Entre todas las miradas despreciativas y los cuchicheos cargados de odio, hay un par de ojillos que brillan como si hubieran ganado la lotería. Antonio sonríe de oreja a oreja, rebosante de alegría y con la cara carmesí.
—Como bien iba diciendo antes de que el señor Italia del sur nos interrumpiera con esa curiosa declaración de amor al Reino de España —el viejo loco se ajusta las gafas—, el diseño del billete de cinco euros surge cuando…
Lovino vuelve a desconectar del mundo real.
Qué asco de vida, ¡qué asco de todo!
Y venida del cielo, una notita cae sobre su cabeza. Lovino, con el ánimo por los suelos, ve que ya nada le saldrá peor por leerla. ¿O sí?
«Aquí cerca hay un hotel»
¿Y a Lovino qué diablos le importa que haya un hotel cerca o no? ¡Ni que Antonio y él fueran a hacer el am…!
Oh.
Conque era eso.
Mira a Antonio y, como se espera, tiene la barbilla apoyada en la mano, relamiéndose el labio. Despacio. Lentamente. Con ese semblante que haría que cualquiera se rindiera a sus pies.
Lovino arde por dentro y va derritiéndose poco a poco, pero no va a permitir que Antonio se dé cuenta. Él también tiene una imagen de semental que tiene que mantener y, por supuesto, una faceta sensual que solo Antonio puede conocer.

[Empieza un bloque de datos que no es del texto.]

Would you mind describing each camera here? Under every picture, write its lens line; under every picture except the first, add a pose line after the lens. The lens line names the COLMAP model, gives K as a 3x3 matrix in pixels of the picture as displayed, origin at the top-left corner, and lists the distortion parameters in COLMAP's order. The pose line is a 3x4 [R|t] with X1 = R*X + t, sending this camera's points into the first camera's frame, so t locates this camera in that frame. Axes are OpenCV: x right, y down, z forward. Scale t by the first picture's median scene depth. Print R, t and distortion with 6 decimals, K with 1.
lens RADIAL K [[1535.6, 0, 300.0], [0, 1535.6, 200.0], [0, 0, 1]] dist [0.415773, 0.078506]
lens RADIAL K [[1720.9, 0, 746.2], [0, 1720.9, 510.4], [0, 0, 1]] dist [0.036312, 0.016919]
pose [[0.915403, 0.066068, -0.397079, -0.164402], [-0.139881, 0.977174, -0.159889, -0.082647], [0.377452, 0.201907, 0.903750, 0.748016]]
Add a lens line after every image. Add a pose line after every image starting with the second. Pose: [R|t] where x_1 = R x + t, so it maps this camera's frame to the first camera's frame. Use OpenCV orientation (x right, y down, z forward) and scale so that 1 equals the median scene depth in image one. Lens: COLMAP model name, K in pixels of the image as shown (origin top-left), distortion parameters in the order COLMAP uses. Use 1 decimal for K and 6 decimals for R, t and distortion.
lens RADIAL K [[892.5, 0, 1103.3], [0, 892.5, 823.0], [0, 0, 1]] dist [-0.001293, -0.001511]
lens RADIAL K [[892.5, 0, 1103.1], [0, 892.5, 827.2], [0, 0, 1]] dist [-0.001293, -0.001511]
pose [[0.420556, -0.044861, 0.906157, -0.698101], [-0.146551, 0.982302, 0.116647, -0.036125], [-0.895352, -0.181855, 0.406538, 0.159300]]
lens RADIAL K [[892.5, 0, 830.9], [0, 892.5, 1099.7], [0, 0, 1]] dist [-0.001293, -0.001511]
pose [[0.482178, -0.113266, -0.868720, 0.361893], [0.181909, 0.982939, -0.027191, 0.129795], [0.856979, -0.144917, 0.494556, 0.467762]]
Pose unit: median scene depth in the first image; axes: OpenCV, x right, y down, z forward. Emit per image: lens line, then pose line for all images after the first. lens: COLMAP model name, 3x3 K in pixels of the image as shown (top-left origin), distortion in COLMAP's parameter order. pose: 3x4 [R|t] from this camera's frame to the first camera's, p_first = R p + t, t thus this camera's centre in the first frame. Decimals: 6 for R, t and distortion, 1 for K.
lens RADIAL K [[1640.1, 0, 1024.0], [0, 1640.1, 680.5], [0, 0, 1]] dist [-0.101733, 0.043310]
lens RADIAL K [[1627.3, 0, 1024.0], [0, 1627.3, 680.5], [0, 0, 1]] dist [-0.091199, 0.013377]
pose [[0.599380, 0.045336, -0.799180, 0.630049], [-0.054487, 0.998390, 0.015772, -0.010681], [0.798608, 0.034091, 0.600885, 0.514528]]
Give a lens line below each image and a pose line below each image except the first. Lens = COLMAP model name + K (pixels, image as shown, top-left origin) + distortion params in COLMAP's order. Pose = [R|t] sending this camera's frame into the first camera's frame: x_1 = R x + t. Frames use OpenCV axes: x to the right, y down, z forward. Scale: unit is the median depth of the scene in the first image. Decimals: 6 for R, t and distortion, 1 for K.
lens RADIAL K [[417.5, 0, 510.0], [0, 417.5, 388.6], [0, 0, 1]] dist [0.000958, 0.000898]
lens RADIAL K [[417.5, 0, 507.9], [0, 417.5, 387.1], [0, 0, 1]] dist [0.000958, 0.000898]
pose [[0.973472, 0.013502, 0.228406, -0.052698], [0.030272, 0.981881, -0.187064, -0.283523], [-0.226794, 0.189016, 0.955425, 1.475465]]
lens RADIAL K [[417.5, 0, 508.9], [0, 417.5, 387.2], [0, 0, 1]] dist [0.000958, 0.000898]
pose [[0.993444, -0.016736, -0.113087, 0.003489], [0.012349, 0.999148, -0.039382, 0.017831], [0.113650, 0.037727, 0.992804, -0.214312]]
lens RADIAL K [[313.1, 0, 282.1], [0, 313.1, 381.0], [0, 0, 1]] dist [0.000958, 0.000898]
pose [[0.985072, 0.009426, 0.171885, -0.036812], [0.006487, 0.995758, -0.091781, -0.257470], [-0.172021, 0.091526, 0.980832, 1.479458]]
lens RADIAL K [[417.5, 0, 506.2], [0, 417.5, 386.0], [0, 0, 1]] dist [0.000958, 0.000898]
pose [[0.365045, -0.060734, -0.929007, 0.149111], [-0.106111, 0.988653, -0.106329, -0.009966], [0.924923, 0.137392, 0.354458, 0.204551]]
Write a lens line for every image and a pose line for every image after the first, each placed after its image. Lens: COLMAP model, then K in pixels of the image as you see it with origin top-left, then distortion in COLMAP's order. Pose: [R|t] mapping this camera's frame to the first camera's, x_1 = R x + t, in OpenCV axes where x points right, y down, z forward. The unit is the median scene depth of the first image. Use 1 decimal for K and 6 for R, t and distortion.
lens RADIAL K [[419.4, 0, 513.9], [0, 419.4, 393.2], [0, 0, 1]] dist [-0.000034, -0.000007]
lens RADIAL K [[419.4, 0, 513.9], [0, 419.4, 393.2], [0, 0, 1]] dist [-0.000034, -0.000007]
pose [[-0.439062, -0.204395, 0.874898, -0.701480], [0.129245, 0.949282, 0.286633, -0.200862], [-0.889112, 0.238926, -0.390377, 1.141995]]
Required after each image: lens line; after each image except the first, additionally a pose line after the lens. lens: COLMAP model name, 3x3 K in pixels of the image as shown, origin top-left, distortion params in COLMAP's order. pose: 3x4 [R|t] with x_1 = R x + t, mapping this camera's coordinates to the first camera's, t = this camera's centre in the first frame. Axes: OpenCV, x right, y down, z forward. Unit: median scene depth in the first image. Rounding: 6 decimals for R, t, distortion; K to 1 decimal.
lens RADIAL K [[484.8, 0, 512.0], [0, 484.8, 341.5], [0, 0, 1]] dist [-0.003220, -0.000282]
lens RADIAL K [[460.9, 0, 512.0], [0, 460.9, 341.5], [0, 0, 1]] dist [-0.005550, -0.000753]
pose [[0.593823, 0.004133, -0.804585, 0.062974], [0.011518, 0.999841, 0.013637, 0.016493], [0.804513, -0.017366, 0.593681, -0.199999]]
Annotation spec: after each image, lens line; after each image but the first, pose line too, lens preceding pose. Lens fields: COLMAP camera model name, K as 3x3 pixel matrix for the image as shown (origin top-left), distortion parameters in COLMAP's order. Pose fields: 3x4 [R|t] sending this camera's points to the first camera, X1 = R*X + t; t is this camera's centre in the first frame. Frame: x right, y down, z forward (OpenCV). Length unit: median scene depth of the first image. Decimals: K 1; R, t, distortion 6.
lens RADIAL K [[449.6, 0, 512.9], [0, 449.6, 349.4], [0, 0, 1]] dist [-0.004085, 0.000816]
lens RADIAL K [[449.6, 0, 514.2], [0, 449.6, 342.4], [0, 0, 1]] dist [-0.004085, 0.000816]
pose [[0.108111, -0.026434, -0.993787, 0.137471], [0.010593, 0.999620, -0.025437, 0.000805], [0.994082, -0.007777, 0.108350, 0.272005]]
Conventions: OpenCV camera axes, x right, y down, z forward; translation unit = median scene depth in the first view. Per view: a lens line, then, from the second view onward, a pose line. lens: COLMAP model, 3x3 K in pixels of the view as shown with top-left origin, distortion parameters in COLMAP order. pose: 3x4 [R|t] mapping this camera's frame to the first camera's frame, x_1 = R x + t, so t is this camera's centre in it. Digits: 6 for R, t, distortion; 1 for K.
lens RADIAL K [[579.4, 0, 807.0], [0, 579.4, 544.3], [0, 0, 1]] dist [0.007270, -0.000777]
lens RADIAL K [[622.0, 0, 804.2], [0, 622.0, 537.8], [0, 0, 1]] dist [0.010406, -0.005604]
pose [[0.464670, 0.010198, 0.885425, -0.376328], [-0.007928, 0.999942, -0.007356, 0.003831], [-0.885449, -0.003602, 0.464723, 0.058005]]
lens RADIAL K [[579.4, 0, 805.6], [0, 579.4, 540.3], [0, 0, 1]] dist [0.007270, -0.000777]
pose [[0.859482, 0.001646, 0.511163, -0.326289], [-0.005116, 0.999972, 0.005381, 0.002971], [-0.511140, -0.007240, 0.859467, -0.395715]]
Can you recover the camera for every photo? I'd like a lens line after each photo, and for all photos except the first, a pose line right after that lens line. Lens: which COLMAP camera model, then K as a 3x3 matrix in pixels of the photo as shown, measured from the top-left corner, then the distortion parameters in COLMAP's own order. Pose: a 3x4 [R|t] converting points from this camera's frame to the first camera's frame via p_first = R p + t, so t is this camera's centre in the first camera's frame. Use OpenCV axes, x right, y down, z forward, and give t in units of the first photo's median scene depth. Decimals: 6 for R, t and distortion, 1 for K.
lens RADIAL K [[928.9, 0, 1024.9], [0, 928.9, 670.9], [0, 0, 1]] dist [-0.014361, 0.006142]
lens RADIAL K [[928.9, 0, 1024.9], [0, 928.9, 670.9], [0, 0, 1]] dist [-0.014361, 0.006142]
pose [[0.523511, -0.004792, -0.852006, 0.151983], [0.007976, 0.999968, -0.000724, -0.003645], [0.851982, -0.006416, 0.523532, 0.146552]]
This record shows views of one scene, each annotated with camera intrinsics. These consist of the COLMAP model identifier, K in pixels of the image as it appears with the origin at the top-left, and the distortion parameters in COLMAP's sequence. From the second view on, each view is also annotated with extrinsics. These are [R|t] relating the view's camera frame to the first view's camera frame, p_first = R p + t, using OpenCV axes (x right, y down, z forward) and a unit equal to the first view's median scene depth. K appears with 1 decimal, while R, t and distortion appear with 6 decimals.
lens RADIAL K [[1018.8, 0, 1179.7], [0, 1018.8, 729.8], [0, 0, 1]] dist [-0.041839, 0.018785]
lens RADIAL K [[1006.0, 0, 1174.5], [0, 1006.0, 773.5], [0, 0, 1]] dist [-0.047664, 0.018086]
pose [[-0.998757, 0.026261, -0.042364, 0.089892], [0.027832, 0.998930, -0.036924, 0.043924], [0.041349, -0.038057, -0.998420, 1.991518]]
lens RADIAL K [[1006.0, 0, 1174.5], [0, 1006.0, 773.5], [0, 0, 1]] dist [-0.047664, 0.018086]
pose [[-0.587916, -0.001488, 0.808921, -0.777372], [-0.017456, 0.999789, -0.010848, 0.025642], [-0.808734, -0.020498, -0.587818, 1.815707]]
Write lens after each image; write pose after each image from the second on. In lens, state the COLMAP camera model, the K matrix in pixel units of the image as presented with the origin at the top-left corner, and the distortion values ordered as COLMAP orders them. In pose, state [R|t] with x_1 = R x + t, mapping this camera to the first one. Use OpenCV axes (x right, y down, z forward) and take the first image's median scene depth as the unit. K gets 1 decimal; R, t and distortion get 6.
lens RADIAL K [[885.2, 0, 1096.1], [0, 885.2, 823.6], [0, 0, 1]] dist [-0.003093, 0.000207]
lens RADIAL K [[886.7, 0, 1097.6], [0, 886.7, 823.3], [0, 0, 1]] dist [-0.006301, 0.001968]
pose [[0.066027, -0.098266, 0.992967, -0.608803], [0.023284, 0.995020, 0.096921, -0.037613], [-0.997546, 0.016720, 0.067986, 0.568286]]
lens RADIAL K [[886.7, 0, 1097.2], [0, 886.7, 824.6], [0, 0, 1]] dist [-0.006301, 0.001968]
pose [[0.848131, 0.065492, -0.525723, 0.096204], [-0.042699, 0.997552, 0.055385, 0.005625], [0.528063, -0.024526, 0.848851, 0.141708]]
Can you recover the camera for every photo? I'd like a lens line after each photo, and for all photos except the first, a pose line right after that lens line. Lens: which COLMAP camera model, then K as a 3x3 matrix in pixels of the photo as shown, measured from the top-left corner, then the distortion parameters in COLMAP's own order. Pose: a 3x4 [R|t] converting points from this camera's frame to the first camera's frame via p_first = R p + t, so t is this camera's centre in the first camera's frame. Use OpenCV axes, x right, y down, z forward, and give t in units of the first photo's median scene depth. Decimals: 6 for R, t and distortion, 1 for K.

Quizás todo el bochorno haya merecido la pena.
Mientras Antonio y Lovino se siguen enviando notitas picaronas y riendo como si fueran adolescentes en celo, Gilbert y Francis se miran el uno al otro y asienten, orgullosos de los logros de su amigo.
—Hoy nuestro pequeño va a mojar su churro —Francis, conmovido por tanto amor, finge que se seca una lagrimilla.
Notas: Escribí esto anoche porque no podía dormir. No sé si me gusta cómo quedó o no, pero me lo pasé pipa escribiéndolo.